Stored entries
▬▬▬▬▬▬
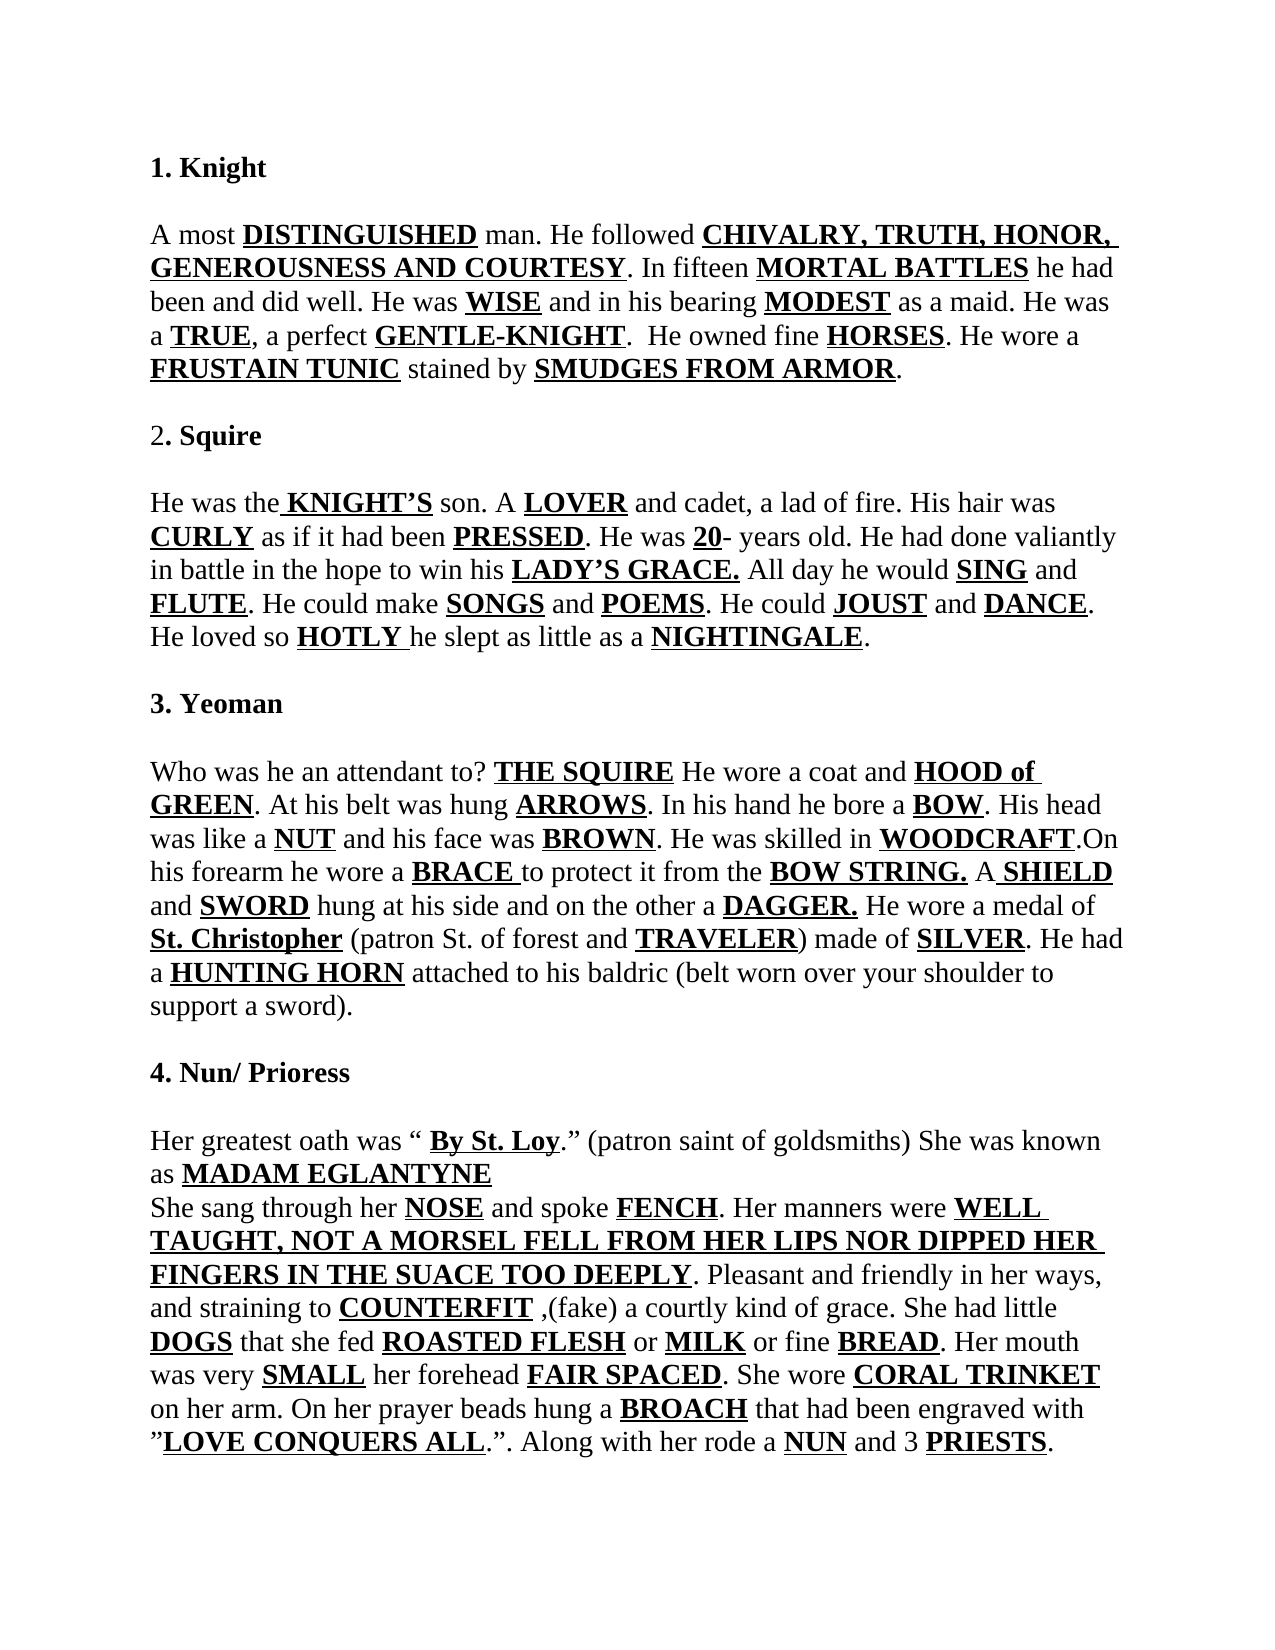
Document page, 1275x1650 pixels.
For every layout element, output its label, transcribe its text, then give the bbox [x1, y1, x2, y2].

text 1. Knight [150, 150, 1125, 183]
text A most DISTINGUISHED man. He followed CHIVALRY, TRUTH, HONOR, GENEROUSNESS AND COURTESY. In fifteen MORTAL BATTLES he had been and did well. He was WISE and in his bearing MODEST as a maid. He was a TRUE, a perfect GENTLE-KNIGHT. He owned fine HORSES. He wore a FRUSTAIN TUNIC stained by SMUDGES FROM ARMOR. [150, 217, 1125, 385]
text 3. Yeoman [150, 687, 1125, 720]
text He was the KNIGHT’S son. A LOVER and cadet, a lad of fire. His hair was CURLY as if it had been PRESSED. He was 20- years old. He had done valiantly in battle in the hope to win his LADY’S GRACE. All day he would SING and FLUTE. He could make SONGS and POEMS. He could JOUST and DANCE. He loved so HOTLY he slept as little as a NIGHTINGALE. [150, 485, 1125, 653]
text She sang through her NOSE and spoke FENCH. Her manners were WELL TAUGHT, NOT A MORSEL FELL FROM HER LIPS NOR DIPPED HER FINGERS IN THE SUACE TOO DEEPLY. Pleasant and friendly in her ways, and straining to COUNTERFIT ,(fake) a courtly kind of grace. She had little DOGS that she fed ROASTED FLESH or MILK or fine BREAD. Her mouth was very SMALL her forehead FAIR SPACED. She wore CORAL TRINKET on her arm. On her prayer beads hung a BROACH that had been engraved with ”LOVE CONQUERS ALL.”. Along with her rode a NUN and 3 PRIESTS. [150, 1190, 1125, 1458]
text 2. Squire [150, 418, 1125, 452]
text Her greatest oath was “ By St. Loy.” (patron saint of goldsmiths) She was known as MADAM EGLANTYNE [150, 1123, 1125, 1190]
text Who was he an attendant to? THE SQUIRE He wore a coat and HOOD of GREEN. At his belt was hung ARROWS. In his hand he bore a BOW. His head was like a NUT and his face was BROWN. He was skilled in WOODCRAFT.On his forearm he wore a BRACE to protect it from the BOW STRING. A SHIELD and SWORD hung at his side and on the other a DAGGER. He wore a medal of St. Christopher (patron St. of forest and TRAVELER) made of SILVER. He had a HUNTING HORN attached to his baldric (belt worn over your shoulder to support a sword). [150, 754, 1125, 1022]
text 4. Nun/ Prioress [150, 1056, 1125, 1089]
▬▬▬▬▬▬
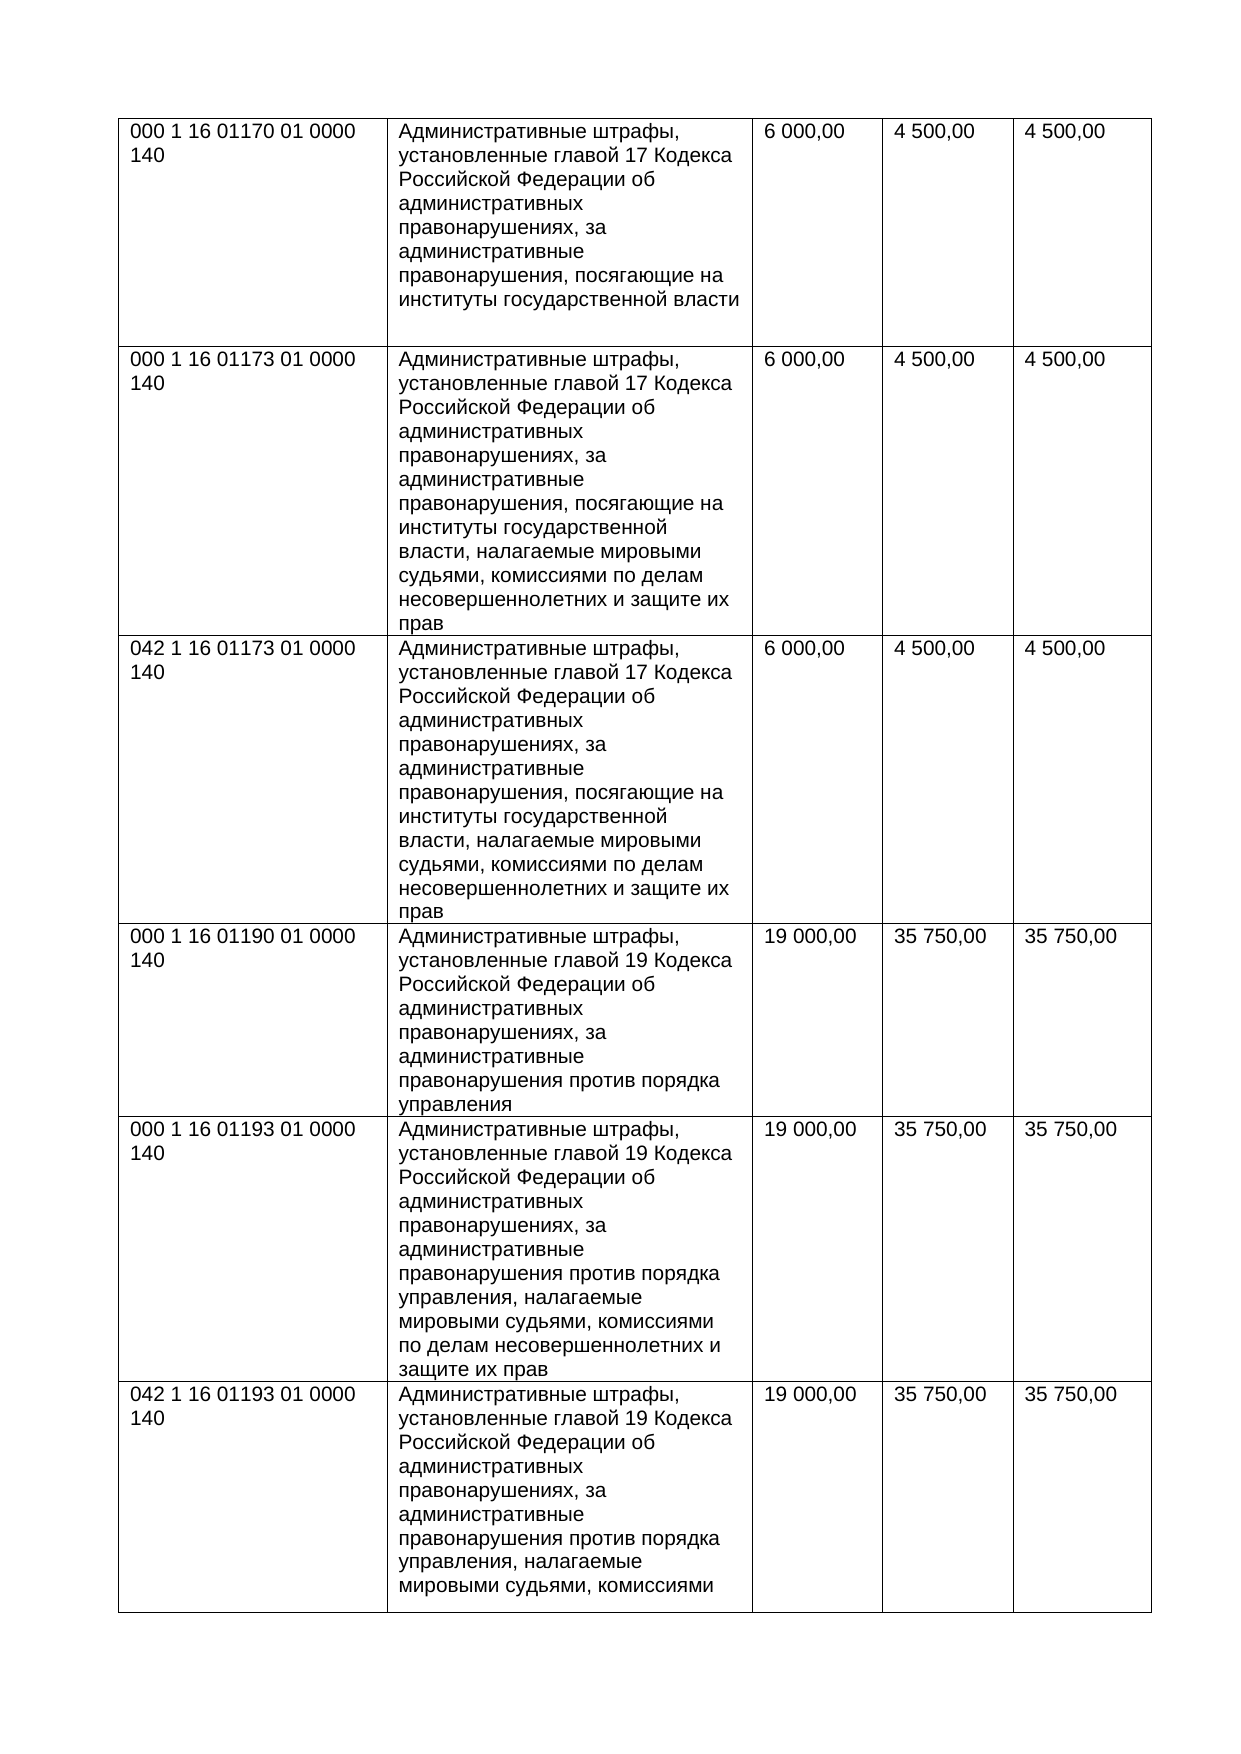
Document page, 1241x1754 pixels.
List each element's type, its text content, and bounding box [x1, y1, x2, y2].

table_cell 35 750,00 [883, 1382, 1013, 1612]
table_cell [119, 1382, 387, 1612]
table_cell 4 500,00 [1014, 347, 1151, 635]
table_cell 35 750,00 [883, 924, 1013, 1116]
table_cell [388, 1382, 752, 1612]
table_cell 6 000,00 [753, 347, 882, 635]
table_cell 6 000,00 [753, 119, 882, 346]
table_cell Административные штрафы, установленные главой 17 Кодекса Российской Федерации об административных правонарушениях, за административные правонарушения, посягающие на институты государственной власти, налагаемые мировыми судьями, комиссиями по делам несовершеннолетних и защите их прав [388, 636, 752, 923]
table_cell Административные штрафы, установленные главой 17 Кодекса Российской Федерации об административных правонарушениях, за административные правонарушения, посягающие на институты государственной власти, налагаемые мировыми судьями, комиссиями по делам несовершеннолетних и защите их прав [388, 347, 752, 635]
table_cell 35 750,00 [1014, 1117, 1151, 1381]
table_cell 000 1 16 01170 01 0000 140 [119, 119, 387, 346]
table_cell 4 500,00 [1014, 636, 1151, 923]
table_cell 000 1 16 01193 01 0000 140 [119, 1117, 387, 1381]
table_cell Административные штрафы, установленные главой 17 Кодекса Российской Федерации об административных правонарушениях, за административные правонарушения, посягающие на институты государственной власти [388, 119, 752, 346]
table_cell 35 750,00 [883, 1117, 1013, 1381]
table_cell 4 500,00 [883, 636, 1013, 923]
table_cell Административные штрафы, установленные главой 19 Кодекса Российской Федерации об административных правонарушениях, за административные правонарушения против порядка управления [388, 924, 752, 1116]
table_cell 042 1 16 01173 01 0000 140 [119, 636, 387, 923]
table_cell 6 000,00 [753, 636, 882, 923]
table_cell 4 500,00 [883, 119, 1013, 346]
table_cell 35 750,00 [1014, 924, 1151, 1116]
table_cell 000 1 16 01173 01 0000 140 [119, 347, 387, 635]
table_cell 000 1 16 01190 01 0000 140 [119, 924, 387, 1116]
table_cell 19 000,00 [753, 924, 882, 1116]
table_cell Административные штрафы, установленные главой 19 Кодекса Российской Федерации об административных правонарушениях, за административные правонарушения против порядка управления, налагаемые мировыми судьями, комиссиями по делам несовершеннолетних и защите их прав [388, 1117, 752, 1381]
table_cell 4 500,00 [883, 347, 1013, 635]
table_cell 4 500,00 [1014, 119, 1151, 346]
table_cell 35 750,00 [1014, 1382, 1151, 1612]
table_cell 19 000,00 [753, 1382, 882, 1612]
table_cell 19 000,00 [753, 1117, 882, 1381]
▬▬▬▬▬▬
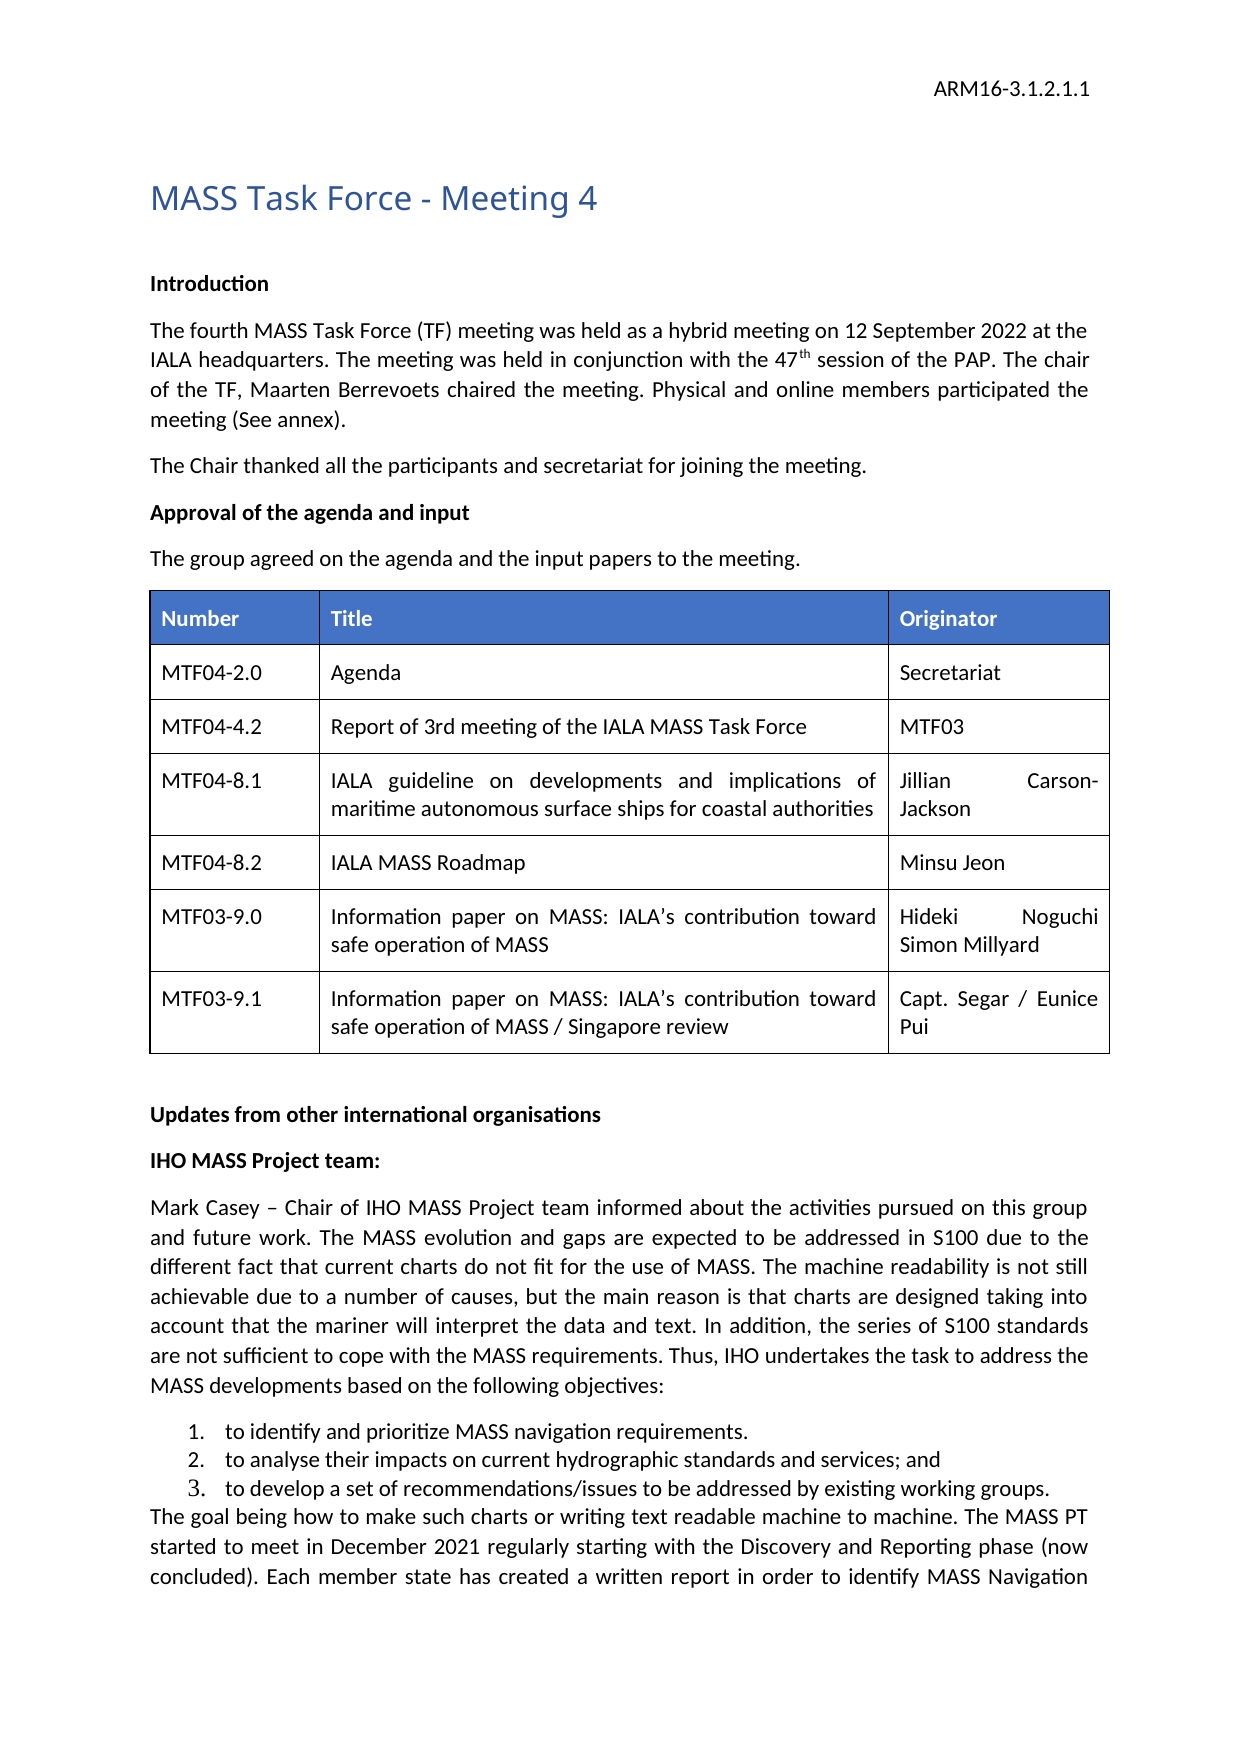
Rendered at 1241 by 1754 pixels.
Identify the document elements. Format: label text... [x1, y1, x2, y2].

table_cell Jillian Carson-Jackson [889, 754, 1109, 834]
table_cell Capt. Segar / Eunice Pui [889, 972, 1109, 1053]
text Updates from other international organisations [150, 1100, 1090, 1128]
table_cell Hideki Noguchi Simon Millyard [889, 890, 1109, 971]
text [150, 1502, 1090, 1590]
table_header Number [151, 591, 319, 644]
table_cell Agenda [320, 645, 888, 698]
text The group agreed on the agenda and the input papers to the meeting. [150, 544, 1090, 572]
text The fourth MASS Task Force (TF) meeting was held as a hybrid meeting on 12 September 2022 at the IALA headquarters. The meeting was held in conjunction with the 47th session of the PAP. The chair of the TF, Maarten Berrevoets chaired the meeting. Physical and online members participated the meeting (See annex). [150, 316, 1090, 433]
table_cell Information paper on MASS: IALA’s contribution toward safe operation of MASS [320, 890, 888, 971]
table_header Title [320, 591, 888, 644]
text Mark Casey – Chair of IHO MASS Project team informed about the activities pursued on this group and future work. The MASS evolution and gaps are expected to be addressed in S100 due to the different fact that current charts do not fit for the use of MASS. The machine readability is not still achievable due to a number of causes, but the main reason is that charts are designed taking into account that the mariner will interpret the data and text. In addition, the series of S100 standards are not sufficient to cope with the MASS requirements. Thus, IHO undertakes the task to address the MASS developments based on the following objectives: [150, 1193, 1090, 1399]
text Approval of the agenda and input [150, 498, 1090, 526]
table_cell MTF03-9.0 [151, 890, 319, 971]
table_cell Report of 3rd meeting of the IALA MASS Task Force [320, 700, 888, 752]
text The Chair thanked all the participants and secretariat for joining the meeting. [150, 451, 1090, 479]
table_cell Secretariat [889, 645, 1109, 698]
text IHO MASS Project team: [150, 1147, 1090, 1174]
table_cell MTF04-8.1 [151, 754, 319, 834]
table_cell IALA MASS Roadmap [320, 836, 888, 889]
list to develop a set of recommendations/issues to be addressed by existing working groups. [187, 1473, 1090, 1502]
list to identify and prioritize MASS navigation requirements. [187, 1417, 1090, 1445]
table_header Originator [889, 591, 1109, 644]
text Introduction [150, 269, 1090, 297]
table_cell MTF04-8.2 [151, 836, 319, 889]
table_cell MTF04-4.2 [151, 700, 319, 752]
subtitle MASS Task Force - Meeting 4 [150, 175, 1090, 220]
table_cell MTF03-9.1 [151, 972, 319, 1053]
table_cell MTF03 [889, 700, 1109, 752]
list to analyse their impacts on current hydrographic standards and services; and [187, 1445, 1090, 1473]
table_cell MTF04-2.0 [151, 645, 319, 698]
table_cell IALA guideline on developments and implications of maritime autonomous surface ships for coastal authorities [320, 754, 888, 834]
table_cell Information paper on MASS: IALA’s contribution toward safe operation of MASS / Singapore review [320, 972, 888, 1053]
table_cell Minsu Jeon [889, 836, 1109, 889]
▬▬▬▬▬▬
The lines to copy are those above that contain "Project".

[Completed task]:
text Mark Casey – Chair of IHO MASS Project team informed about the activities pursued on this group and future work. The MASS evolution and gaps are expected to be addressed in S100 due to the different fact that current charts do not fit for the use of MASS. The machine readability is not still achievable due to a number of causes, but the main reason is that charts are designed taking into account that the mariner will interpret the data and text. In addition, the series of S100 standards are not sufficient to cope with the MASS requirements. Thus, IHO undertakes the task to address the MASS developments based on the following objectives: [150, 1193, 1090, 1399]
text IHO MASS Project team: [150, 1147, 1090, 1174]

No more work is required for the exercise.